**Data records**
++++++

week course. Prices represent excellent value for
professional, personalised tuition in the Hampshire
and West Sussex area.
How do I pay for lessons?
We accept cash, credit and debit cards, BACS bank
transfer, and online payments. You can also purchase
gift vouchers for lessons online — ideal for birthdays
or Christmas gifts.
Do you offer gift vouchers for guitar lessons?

++++++

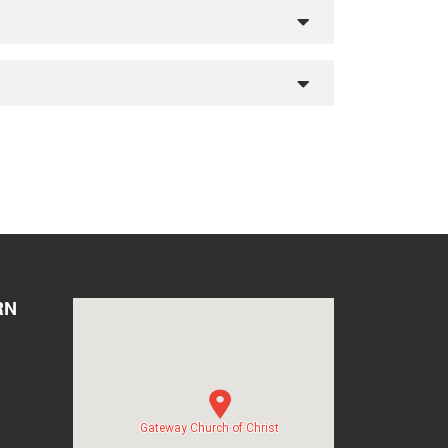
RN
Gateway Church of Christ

++++++

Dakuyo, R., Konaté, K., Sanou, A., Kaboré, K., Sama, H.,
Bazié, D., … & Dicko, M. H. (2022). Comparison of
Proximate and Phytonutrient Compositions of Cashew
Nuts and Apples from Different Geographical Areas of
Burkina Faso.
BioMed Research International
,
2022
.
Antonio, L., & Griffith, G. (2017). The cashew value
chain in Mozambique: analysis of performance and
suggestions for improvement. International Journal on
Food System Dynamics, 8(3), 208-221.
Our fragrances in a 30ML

++++++

**How to complete this task**
Only lines with the word "value" are wanted. Find and copy them from the records above.

**Worked solution**
week course. Prices represent excellent value for
Antonio, L., & Griffith, G. (2017). The cashew value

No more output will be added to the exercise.